Therapeutic, deep tissue or sports massage – which do you need?

Trying to decide what type of massage you need can be tricky – here’s a quick guide:

There are so many different types of massage around and many people choose based on these factors:

  • Location
  • Duration
  • Value

With therapeutic massage you tend to pay for how long you would like your massage to be whether it be a ten, thirty or sixty minute appointment. Time is the only factor that really changes there are only subtle changes to the techniques used.

With deep tissue massage you will experience a more physical, hands on approach with deeper strokes and a greater variety of techniques.

With sports massage you will receive a combination many different techniques used in order to address your injuries, levels of pain, discomfort and rehabilitation.

Using the guide below now you can get a sense of the idea of what type of massage would best suit your needs and requirements.


At Freedom, our approach is to ensure you have chosen the right massage by understanding what you need and how long it will take to achieve it e.g. a 60 minute treatment is not the same as two 30 minute massages back to back as each massage has being carefully designed and planned.


A ten minute massage is ideal for a lunch time stress reduction.

  • Decrease the effects of hypertension by reducing muscle stress’s aches and strains
  • Used to locate and identify any more serious issue that require more intense therapy
  • A quick introduction into massage and to familiarise yourself with your practitioner

Quick and light techniques are used.

A ten minute massage can also be aimed at a particular limb to treat forms of tendonitis/tendonosis such as:

  • Tennis elbow
  • Golfers elbow
  • Runners knee

Book a ten minute massage


A thirty minute sports massage is usually carried out on either the upper or lower Torso.

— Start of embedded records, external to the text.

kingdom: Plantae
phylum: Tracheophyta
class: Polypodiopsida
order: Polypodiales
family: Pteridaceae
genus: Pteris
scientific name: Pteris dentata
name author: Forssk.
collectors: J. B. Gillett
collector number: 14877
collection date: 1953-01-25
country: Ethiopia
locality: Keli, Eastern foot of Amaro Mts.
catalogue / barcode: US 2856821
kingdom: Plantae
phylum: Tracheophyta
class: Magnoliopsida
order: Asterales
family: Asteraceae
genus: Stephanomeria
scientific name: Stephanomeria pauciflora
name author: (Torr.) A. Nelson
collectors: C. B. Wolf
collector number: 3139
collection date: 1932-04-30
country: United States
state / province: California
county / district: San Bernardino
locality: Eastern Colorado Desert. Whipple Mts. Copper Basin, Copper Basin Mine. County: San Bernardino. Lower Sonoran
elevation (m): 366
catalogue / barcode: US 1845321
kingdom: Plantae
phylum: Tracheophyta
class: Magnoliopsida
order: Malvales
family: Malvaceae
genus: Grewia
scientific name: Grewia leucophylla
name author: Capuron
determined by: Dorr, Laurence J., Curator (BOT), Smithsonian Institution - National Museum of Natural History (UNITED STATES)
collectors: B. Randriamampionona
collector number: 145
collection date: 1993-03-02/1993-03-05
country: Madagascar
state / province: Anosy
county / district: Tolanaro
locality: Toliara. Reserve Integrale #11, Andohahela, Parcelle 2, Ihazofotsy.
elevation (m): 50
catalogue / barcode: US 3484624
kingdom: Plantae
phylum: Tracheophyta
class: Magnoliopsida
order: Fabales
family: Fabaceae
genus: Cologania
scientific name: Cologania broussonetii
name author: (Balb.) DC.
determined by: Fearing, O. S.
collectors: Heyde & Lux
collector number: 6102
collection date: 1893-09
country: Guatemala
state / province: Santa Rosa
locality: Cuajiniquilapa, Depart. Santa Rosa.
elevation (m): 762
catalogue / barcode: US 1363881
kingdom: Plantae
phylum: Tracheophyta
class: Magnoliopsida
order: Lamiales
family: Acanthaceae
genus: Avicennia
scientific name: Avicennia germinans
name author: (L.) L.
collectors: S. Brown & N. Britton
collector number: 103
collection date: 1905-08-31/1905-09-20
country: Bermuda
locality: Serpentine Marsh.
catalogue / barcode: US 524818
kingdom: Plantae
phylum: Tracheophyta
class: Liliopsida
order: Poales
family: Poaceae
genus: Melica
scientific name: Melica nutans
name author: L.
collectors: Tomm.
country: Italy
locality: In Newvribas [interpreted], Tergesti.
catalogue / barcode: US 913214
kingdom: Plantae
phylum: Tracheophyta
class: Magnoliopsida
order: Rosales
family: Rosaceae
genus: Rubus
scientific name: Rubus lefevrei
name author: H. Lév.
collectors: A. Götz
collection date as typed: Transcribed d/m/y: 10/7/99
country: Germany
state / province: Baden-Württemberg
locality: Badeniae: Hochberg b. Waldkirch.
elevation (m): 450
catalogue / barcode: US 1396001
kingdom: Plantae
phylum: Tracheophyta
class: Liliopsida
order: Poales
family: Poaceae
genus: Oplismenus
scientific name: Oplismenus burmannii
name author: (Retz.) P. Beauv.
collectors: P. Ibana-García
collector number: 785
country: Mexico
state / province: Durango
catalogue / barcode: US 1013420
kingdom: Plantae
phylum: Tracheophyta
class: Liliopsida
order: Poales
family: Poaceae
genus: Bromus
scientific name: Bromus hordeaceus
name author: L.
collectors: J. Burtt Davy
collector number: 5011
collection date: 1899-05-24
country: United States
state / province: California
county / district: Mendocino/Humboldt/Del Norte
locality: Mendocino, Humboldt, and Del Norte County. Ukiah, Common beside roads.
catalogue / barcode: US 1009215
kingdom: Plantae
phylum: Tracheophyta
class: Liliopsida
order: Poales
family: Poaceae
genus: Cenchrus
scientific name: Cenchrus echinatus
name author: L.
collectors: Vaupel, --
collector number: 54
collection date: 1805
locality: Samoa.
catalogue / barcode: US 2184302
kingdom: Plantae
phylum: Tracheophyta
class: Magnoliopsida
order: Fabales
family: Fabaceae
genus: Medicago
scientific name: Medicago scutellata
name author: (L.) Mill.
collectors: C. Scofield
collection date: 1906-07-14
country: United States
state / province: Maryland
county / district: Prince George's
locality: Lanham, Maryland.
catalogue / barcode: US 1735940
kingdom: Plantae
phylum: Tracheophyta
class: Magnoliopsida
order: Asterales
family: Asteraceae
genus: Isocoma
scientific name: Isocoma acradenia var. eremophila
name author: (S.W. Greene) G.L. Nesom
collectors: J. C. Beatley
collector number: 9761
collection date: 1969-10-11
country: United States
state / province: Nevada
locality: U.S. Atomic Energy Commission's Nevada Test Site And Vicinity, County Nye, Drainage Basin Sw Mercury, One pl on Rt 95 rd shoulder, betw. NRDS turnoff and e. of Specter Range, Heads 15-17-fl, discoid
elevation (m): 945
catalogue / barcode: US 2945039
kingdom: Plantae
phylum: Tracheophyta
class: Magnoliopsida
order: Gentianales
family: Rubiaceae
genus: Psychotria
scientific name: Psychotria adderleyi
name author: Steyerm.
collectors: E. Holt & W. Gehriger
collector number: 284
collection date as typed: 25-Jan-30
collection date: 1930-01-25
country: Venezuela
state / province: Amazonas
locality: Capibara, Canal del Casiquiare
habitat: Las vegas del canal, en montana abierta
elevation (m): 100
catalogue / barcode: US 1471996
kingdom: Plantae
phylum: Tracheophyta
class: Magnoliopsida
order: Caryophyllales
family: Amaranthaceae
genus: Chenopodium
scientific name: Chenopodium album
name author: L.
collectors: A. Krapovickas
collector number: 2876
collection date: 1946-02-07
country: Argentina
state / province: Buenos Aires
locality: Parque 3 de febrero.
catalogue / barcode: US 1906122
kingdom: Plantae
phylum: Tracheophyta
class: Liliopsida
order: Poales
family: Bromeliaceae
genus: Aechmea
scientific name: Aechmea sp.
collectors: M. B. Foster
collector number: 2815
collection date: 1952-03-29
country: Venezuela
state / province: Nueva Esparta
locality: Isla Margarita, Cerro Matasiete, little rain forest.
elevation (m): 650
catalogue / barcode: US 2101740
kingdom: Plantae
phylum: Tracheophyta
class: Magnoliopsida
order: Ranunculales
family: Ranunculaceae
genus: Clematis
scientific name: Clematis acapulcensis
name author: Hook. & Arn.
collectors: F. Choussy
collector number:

Is designed to target soft tissue at a deeper level in order to help the body recovery by the fastest means possible:

  • To break down and remove any residual scar tissue
  • Increased blood flow
  • Increased joint range of motion (ROM)
  • Increased flexibility
  • Increased elimination of exercise waste products (lactic acid)
  • Decreased muscle tension
  • Decreased neurological excitability (nerves more relaxed)
  • Decreased chance of injury
  • Decreased recovery time between workouts

Book a thirty minute massage


A sixty minute session will either provide you with:

  • Full assessment and analysis
  • Full body deep tissue/sports massage
  • 30 minute massage + 30 minute rehabilitation to include Post Isometric Relaxation Stretches (PIR) Propriorceptive Neuromuscular Facilitation Stretches (PNF)
  • Kinesiology taping when required to assist with rehabilitation
  • Strength training advice as well as post care knowledge to keep you in check

Book a sixty minute massage


Propriorceptive Neuromuscular Facilitation Stretches (PNF):

PNF stretching (stands for “proprioceptive muscular facilitation”) has its roots in the 1940s and 50s, but remains one of the best stretching exercises to increase flexibility and range of motion.  There are two major categories of PNF stretching workouts, passive (without muscle contraction) and active (with muscle contraction).  The goal of PNF stretching, and what makes it different than other forms of stretching training is that PNF is designed to create muscular inhibition.

Post Isometric Relaxation Stretches (PIR)

Post isometric reflex, or PIR, stretching involves contracting a muscle isometrically before stretching it. This prestretch contraction results in a greater degree of muscle relaxation and makes stretching more effective.